■ Material for the task ■
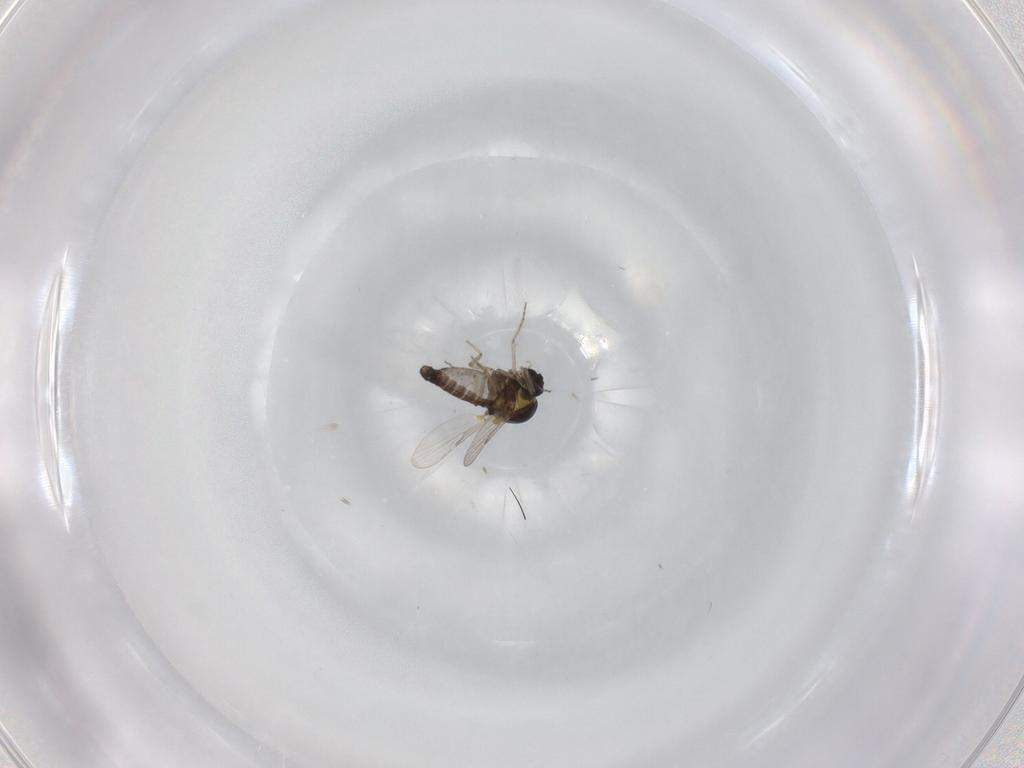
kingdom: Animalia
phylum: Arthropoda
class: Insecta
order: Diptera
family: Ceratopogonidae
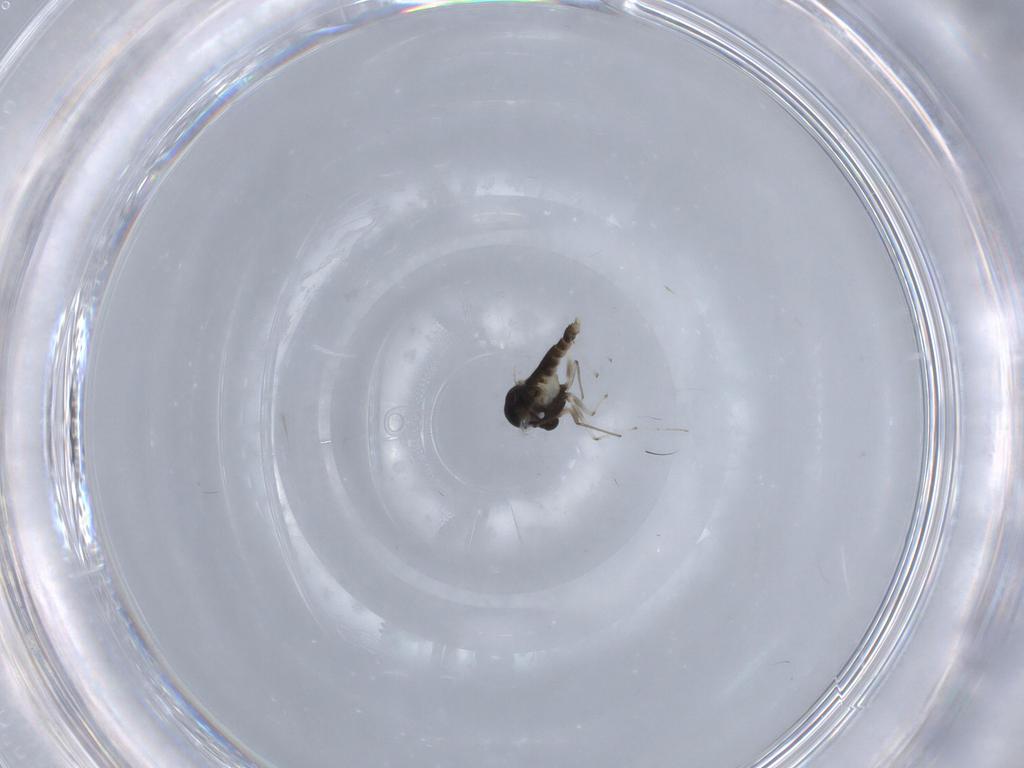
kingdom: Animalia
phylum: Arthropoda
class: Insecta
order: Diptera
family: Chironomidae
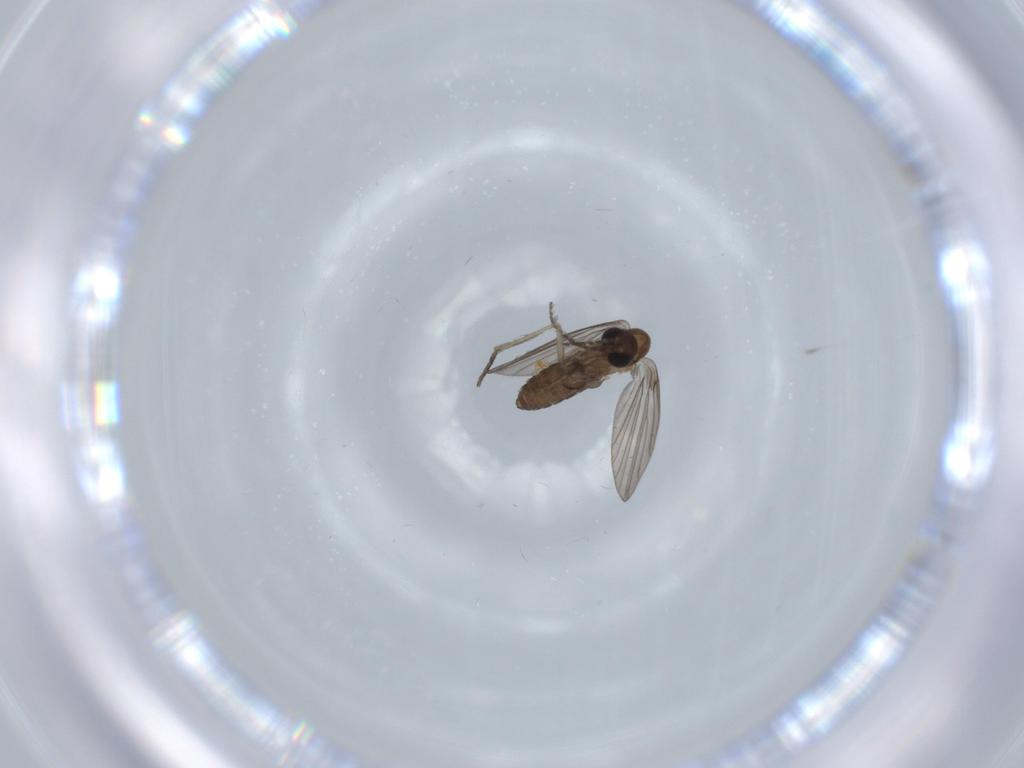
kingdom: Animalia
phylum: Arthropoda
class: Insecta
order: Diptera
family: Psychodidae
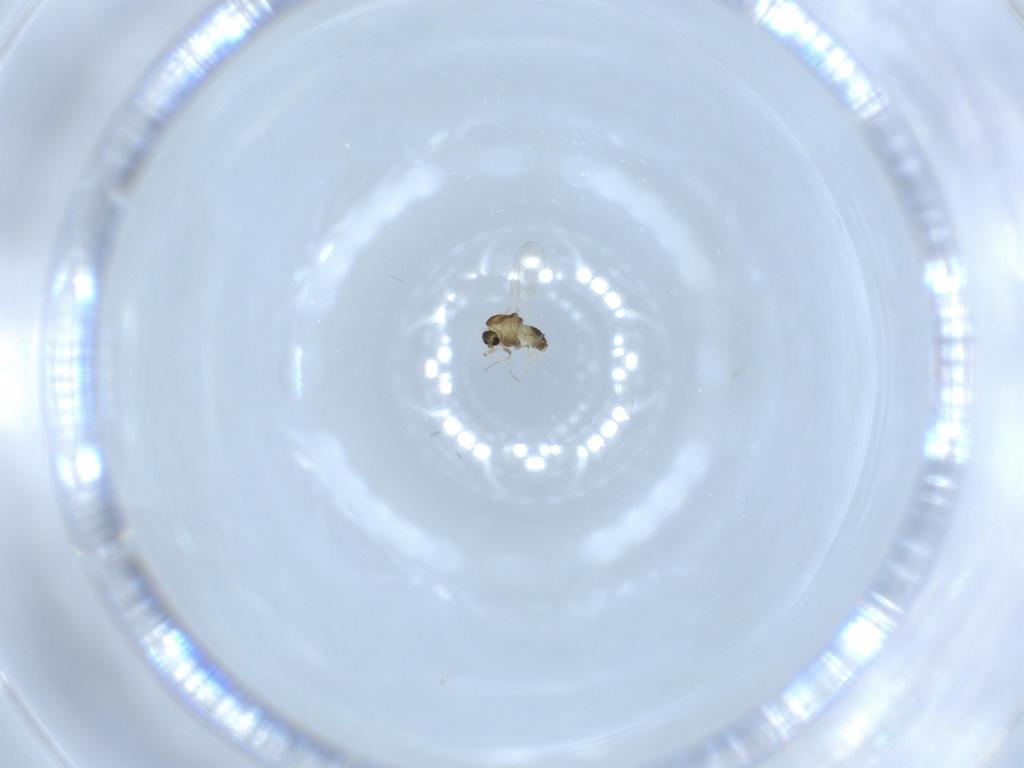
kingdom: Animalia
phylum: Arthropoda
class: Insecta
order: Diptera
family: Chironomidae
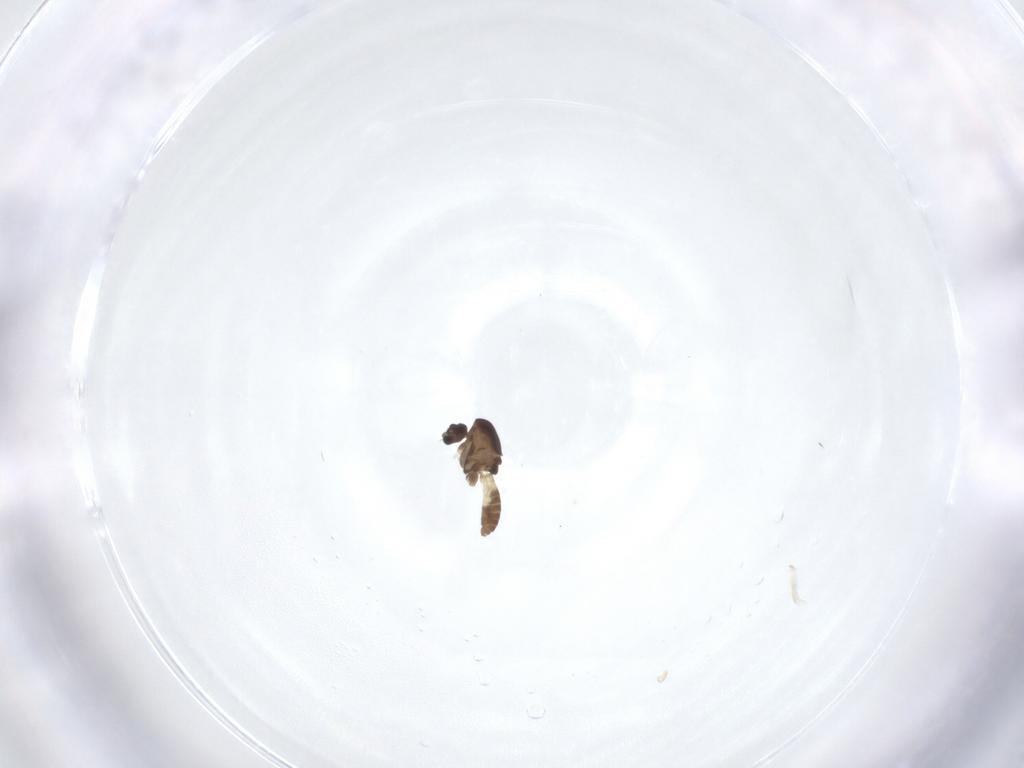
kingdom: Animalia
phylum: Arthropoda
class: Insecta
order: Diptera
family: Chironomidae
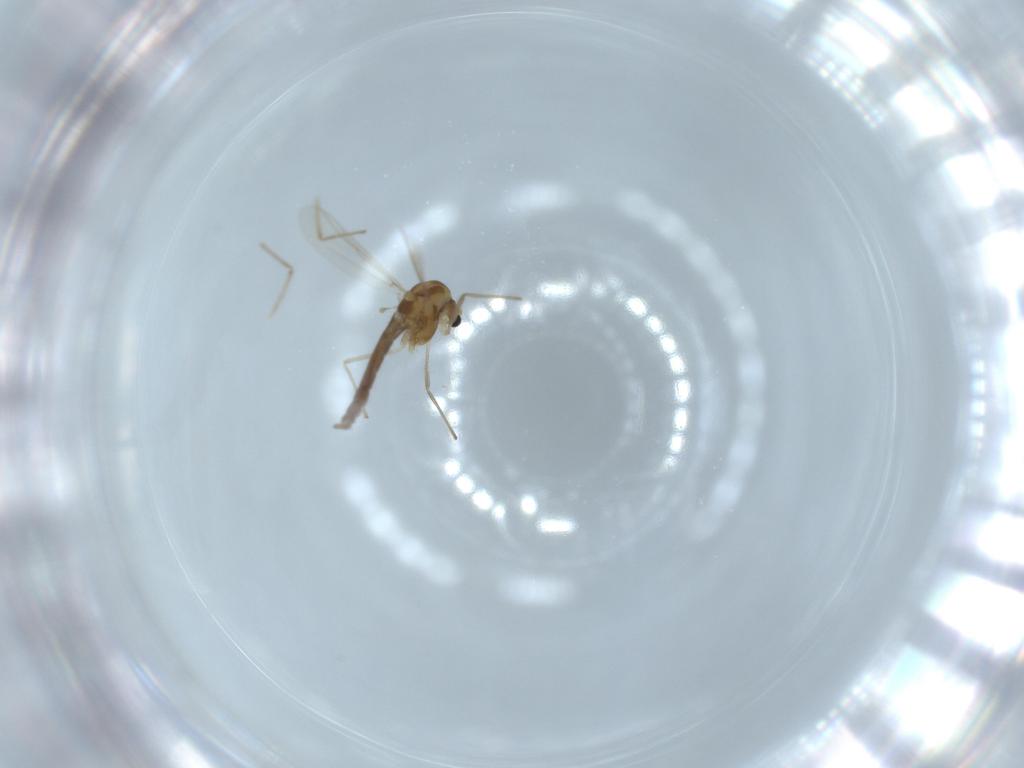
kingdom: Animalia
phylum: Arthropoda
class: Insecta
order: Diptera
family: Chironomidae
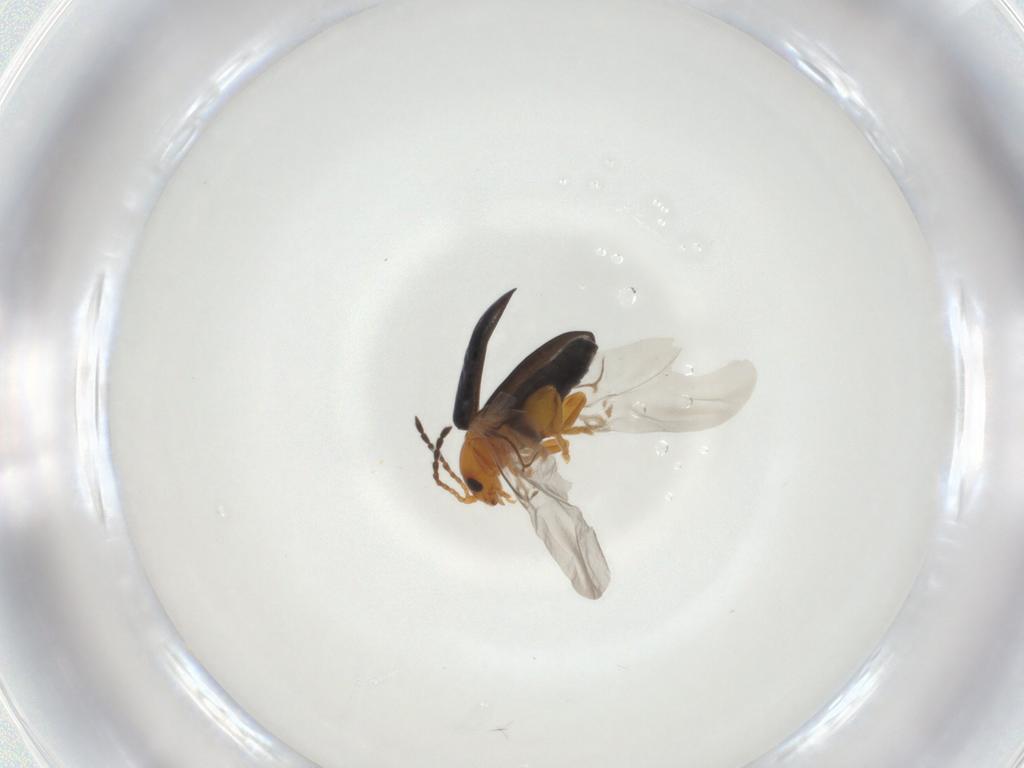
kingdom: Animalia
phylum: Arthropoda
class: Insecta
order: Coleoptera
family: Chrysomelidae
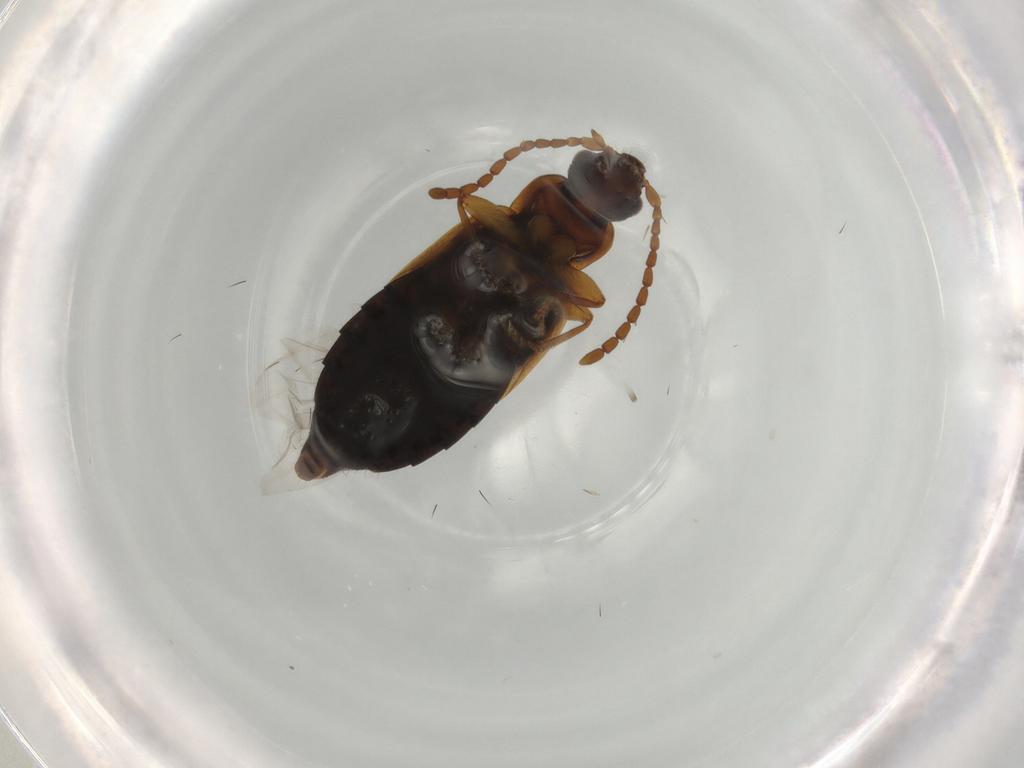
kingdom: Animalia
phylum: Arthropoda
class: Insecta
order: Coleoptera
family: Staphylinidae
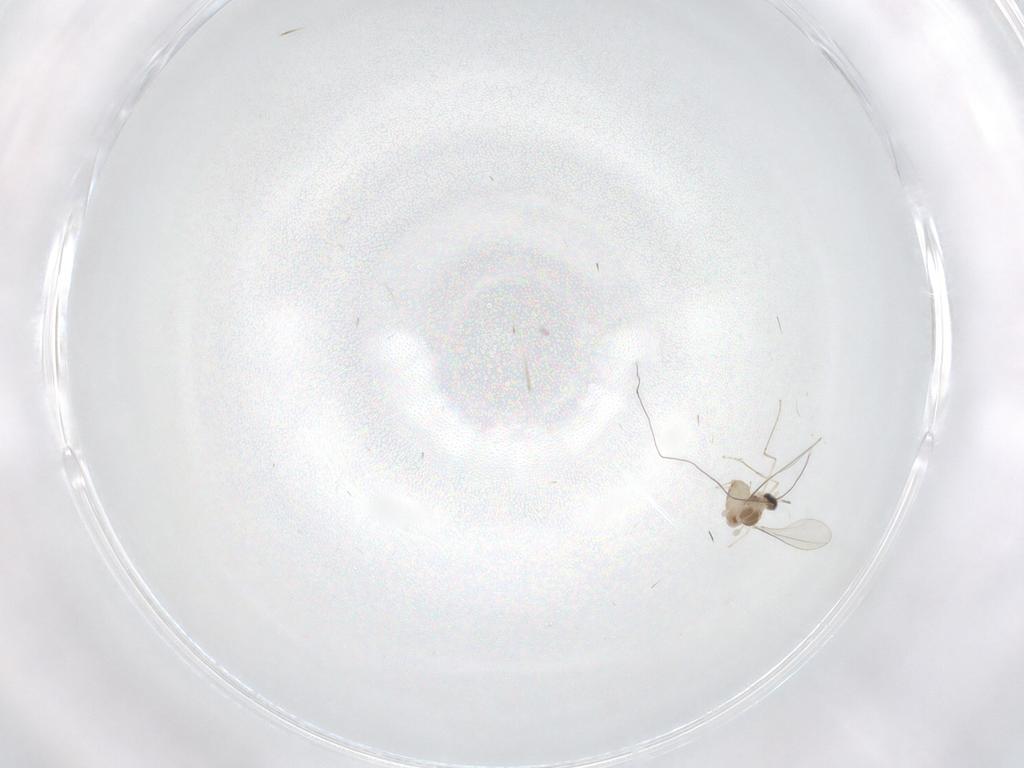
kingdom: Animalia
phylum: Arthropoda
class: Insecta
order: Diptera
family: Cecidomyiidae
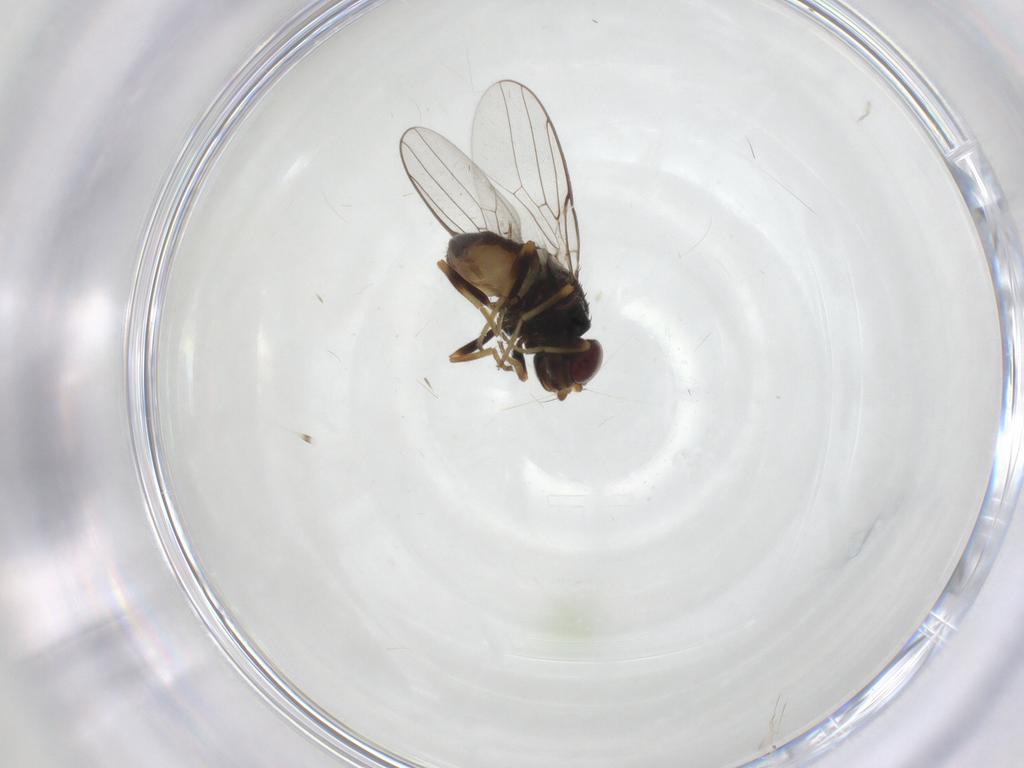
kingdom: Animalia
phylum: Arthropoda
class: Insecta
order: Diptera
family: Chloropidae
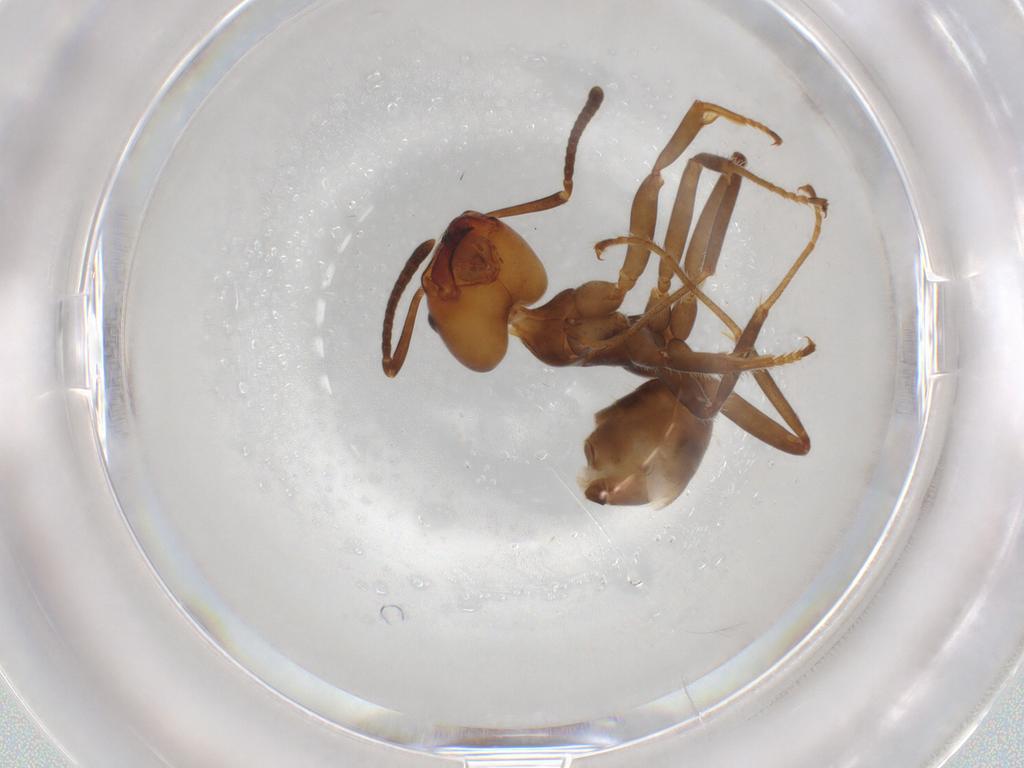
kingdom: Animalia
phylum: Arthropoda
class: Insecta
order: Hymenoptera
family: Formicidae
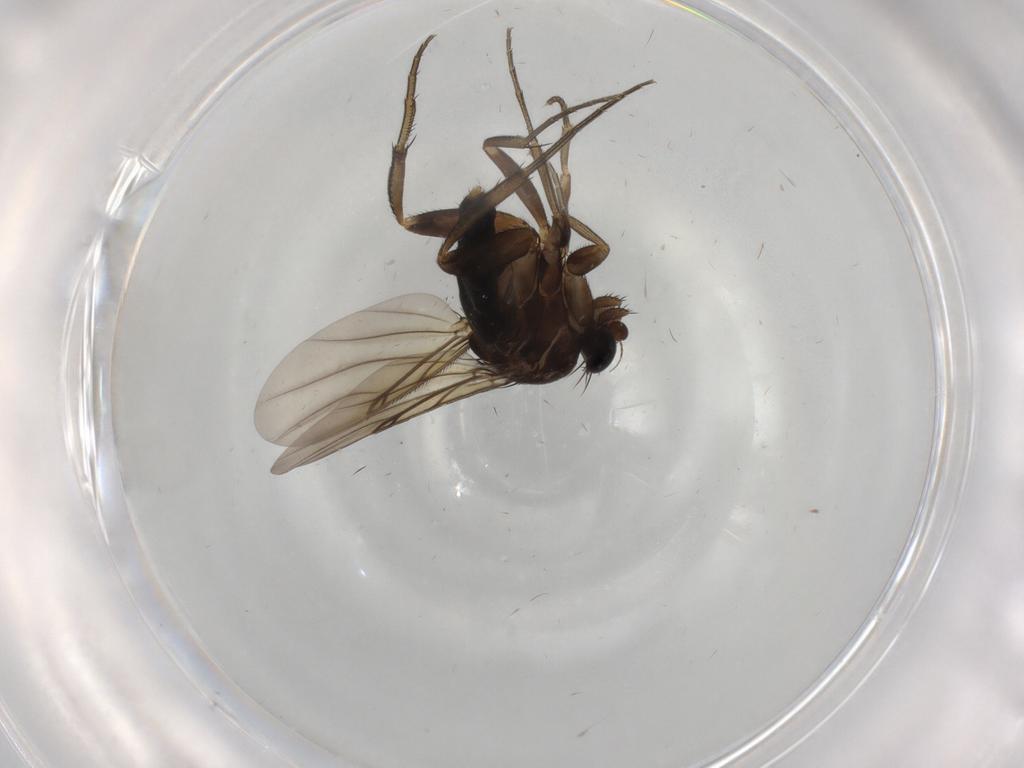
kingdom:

■ What this task involves ■
Copy the listing above word for word, from its first line through the line containing "family: Chloropidae", both ends included. Leave the pictures out of your copy.

■ Right answer ■
kingdom: Animalia
phylum: Arthropoda
class: Insecta
order: Diptera
family: Ceratopogonidae
kingdom: Animalia
phylum: Arthropoda
class: Insecta
order: Diptera
family: Chironomidae
kingdom: Animalia
phylum: Arthropoda
class: Insecta
order: Diptera
family: Psychodidae
kingdom: Animalia
phylum: Arthropoda
class: Insecta
order: Diptera
family: Chironomidae
kingdom: Animalia
phylum: Arthropoda
class: Insecta
order: Diptera
family: Chironomidae
kingdom: Animalia
phylum: Arthropoda
class: Insecta
order: Diptera
family: Chironomidae
kingdom: Animalia
phylum: Arthropoda
class: Insecta
order: Coleoptera
family: Chrysomelidae
kingdom: Animalia
phylum: Arthropoda
class: Insecta
order: Coleoptera
family: Staphylinidae
kingdom: Animalia
phylum: Arthropoda
class: Insecta
order: Diptera
family: Cecidomyiidae
kingdom: Animalia
phylum: Arthropoda
class: Insecta
order: Diptera
family: Chloropidae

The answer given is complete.